Enterprise IT teams face an overwhelming software maintenance burden, managing hundreds of applications across diverse environments while balancing security, stability, and user productivity. With the average enterprise running 187 applications and receiving thousands of software updates annually, IT departments must continuously patch security vulnerabilities, test compatibility across complex technology stacks, and resolve bugs that can disrupt business operations. This workload is compounded by resource constraints—59% of IT teams are understaffed and only 12% can keep up with new technology requests—forcing teams to prioritize critical security patches while often deferring non-essential updates that can accumulate into larger compatibility and performance issues over time.

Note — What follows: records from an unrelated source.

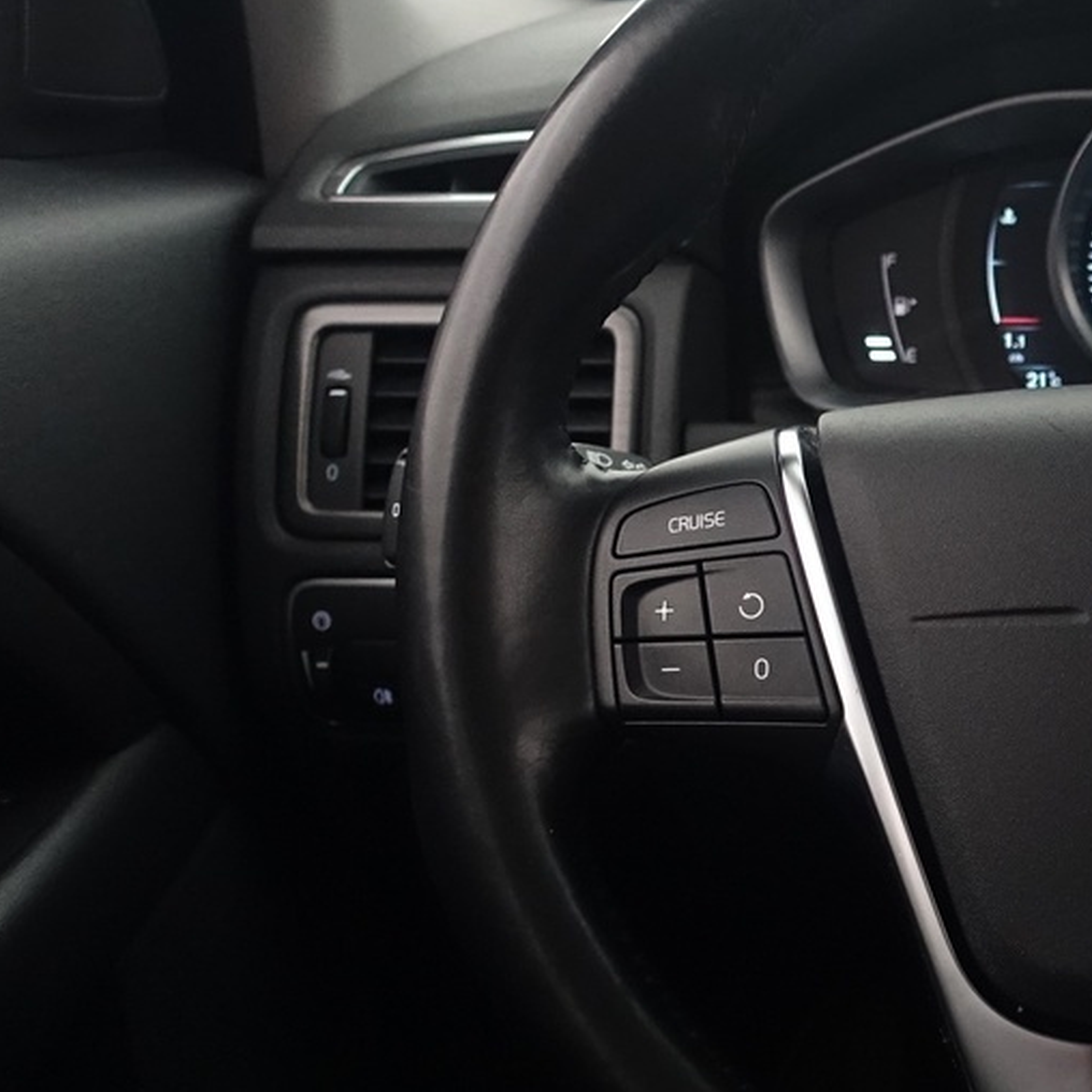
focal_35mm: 65
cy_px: 552
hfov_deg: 24.6
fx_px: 2320
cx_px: 1215
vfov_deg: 26.5
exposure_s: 1/30
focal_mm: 8.8
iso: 1000
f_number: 2.5
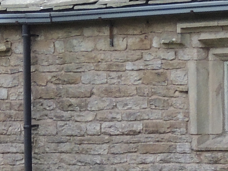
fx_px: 2312
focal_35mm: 351
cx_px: 73
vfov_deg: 4.2
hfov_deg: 5.6
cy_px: 167
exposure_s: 1/50
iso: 400
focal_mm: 10.7
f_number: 3.7
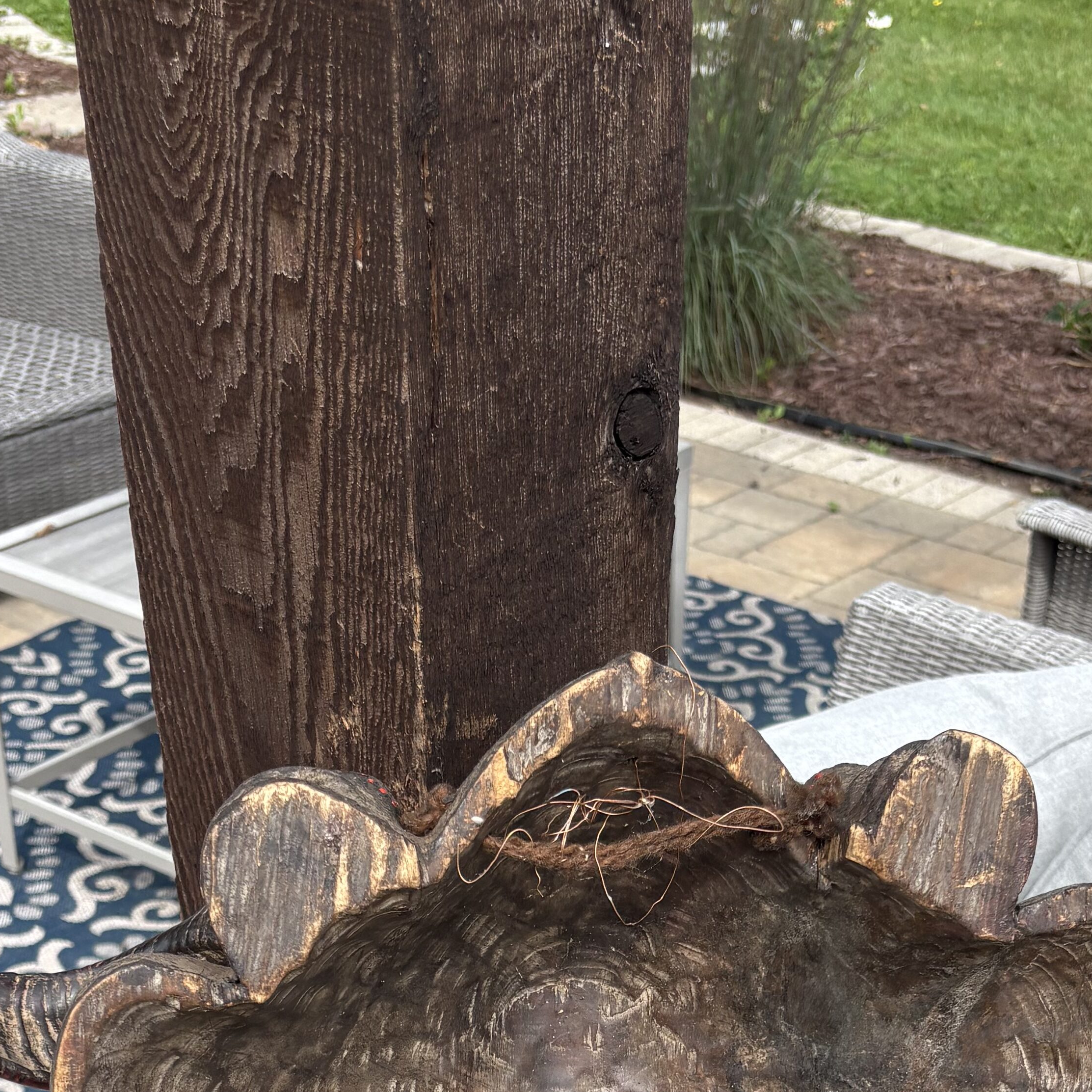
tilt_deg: -34.8
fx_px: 2106
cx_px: 646
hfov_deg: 29.0
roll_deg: -2.1
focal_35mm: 59
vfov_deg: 27.2
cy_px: 1126
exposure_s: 1/945
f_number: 1.6
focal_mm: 5.96
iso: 50
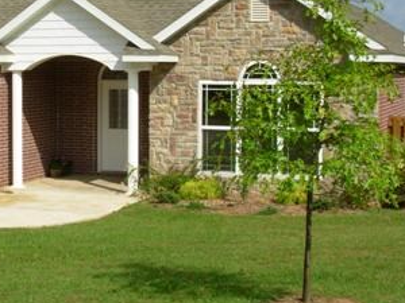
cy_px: 74
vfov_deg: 18.1
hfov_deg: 23.8
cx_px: 86
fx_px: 948
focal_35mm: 81
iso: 50
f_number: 4.9
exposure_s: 1/745
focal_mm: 6.3
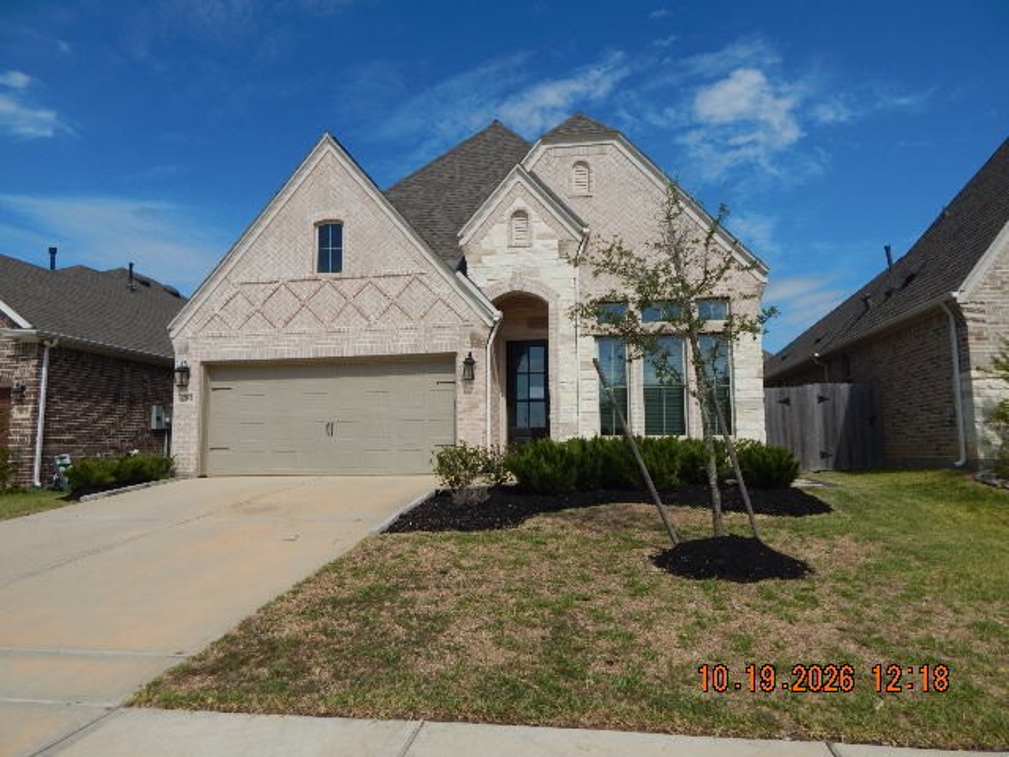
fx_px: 641
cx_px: 504
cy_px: 378
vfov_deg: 61.1
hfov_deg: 76.4
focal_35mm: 22
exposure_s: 1/800
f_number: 6
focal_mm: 4
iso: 125
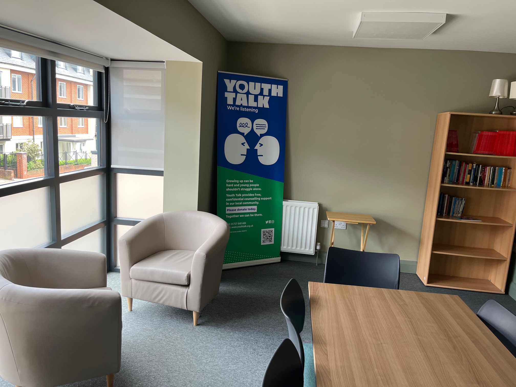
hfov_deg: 67.3
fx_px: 388
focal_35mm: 26
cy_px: 194
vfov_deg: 53.1
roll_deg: -3.8
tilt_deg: -9.7
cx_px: 258
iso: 64
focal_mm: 5.1
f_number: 1.6
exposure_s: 1/122
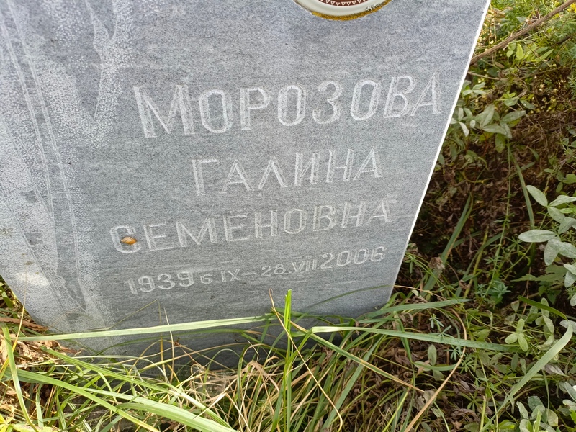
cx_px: 288
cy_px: 216
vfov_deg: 54.9
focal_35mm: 25
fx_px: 416
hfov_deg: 69.4
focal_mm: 4.76
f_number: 1.69
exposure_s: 1/202
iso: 112
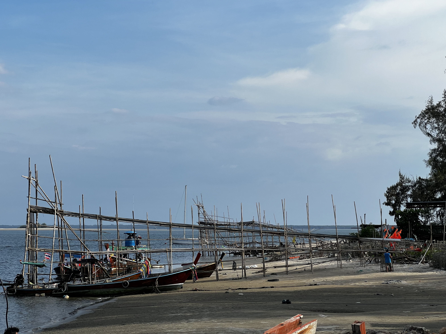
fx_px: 992
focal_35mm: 77
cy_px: 167
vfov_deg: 19.1
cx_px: 223
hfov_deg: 25.3
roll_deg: +0.0
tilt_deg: +3.9
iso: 32
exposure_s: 1/889
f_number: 2.8
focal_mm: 9
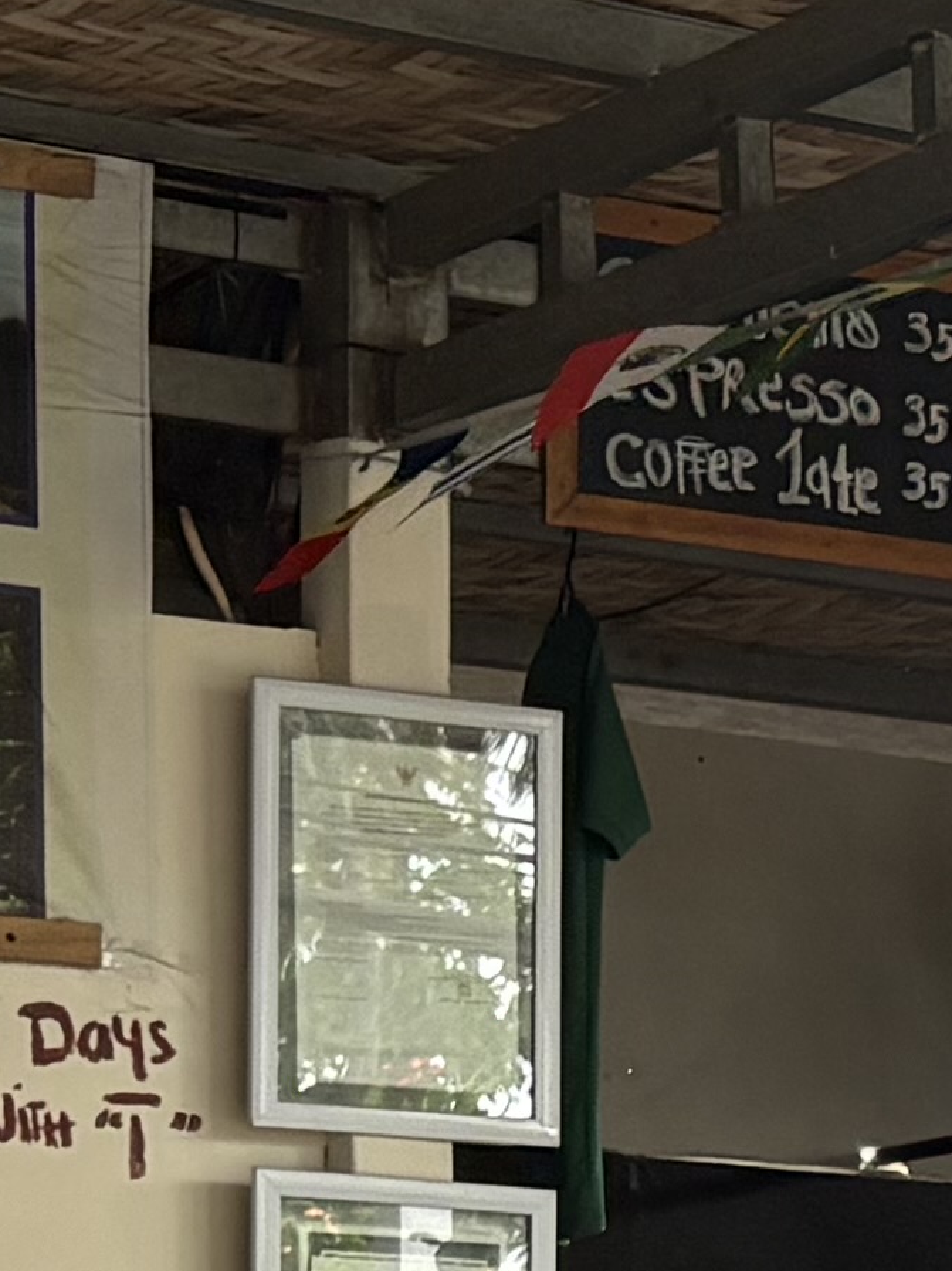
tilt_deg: -6.4
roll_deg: -1.2
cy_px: 2187
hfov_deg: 8.3
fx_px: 6089
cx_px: 2108
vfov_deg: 11.2
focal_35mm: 166
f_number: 1.6
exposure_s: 1/228
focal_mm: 5.96
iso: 125
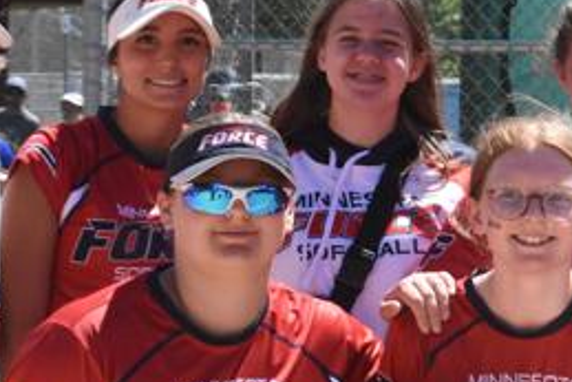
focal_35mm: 190
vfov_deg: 7.2
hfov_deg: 10.3
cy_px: 213
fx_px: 3020
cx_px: 947
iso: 1800
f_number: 7.1
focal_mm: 32
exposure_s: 1/4000
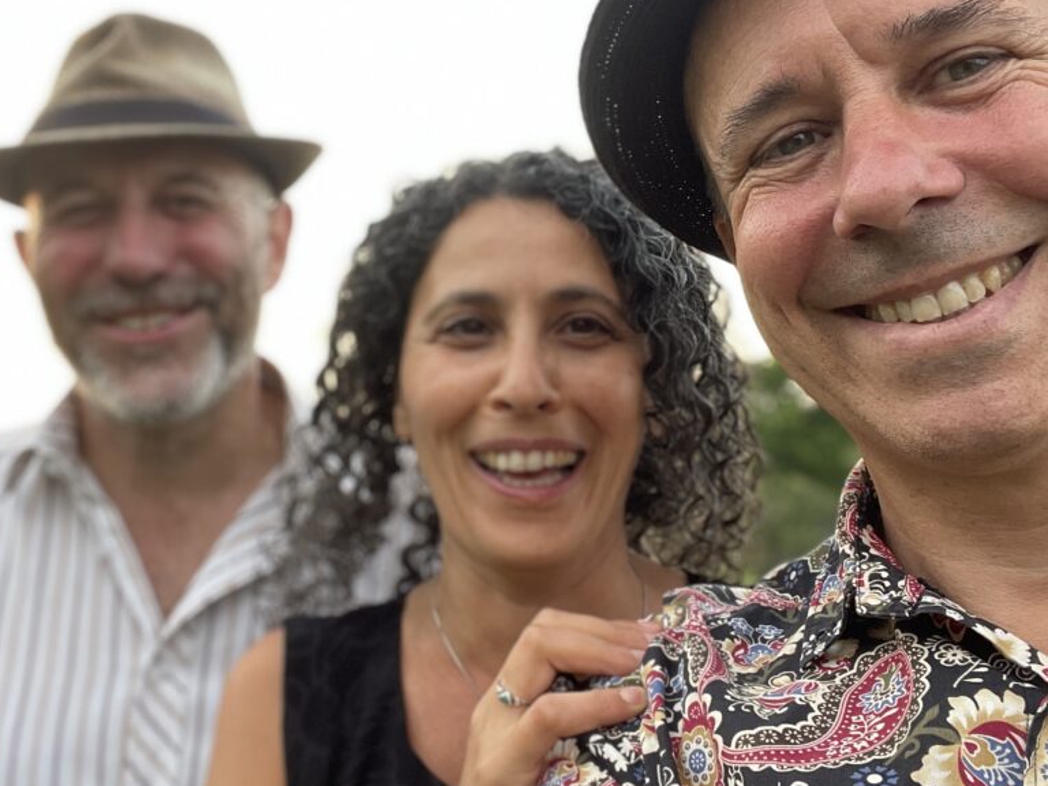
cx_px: 482
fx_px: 1211
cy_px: 344
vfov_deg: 35.9
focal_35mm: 40
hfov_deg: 46.8
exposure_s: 1/64
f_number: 2.2
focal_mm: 2.71
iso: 100
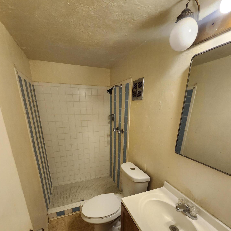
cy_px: 154
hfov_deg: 87.4
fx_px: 121
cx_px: 116
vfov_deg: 84.4
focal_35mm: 16
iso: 160
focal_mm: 1.74
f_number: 2.2
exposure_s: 1/60
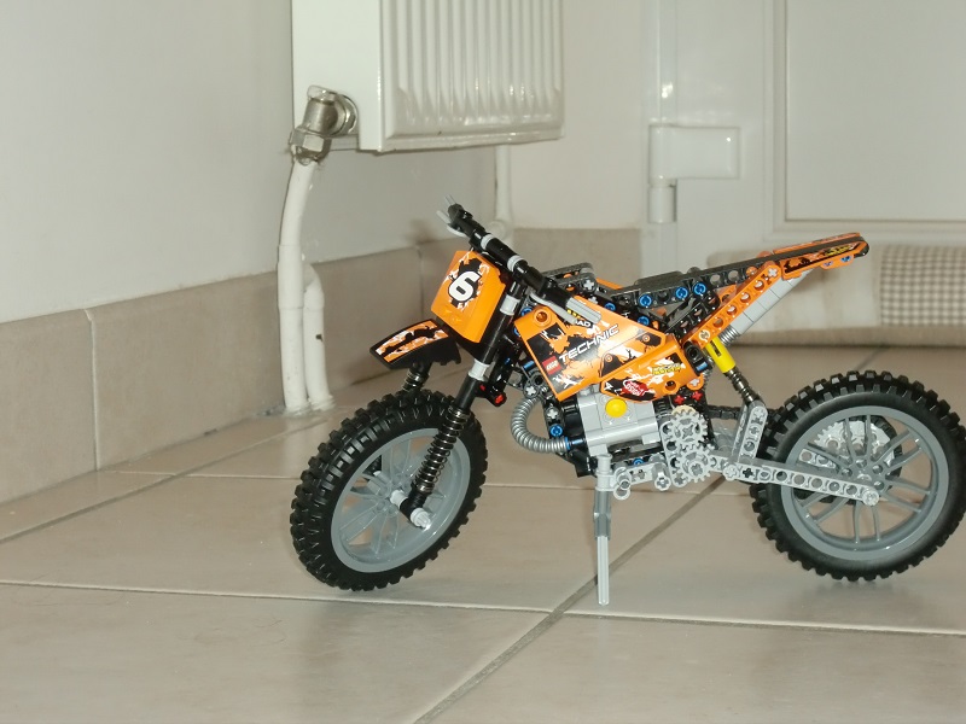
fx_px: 2484
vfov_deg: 16.6
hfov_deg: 22.0
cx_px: 483
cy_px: 362
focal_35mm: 89
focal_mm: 15.7
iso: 400
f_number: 4.8
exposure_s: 1/60
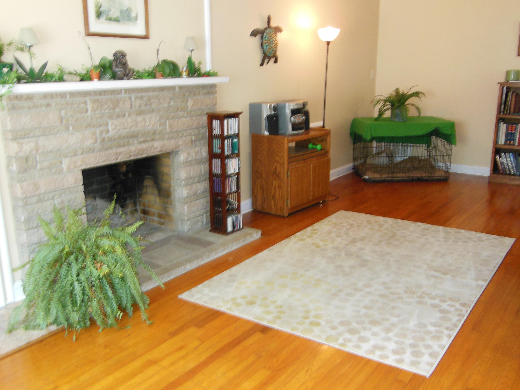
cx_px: 260
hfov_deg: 54.0
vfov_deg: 41.8
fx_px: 511
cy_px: 195
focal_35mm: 34
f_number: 3.9
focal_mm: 6
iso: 400
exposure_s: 1/30
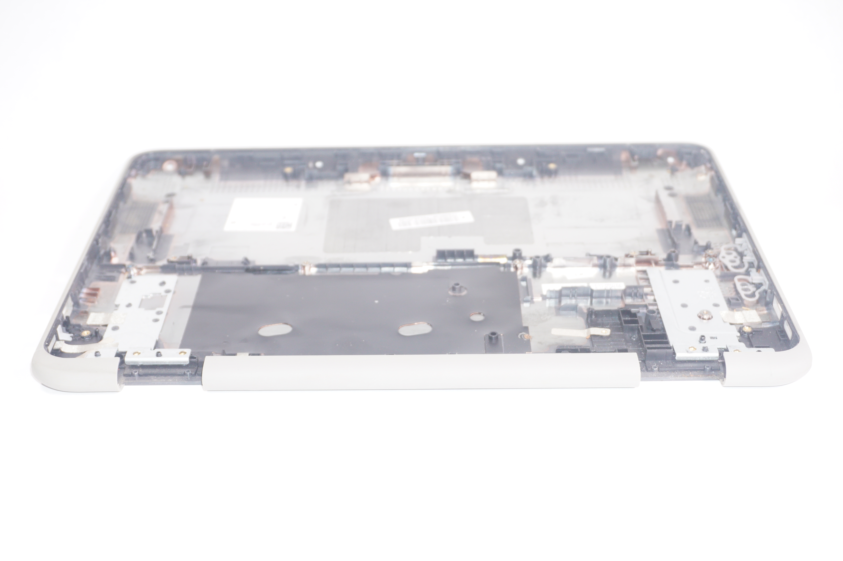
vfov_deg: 27.2
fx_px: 1158
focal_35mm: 50
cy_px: 280
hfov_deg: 40.0
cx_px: 422
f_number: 5.6
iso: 400
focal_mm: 33
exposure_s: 1/160
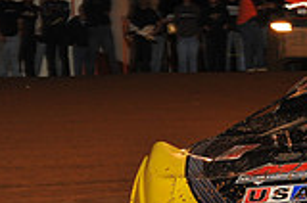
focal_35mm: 189
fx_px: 1609
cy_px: 138
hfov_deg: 10.5
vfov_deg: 7.2
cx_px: 480
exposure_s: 1/320
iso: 800
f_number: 7.1
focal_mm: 52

10.Unnecessary Hardware and Cloud Services

If you’re like most IT departments, you likely have unnecessary hardware or cloud services your organization is paying for, but not utilizing. After all, unless you have accurate real-time browser usage data, it’s nearly impossible to ensure you’re hosting only necessary applications.

According to a McAfee study, 1,200 global IT executives state that 80% of their budgets will go to cloud computing services within the year. But there is good news. A Gartner study states “eliminating poorly utilized hardware and software associated with older, seldom-used applications can reduce the IT budget by as much as 20%”. The key is understanding web application usage.

Cloud Migration

Elasticity is one of the core values cloud computing can offer. You also need usage data to know how your organization uses the browser-based applications you have in order to effectively migrate to the cloud.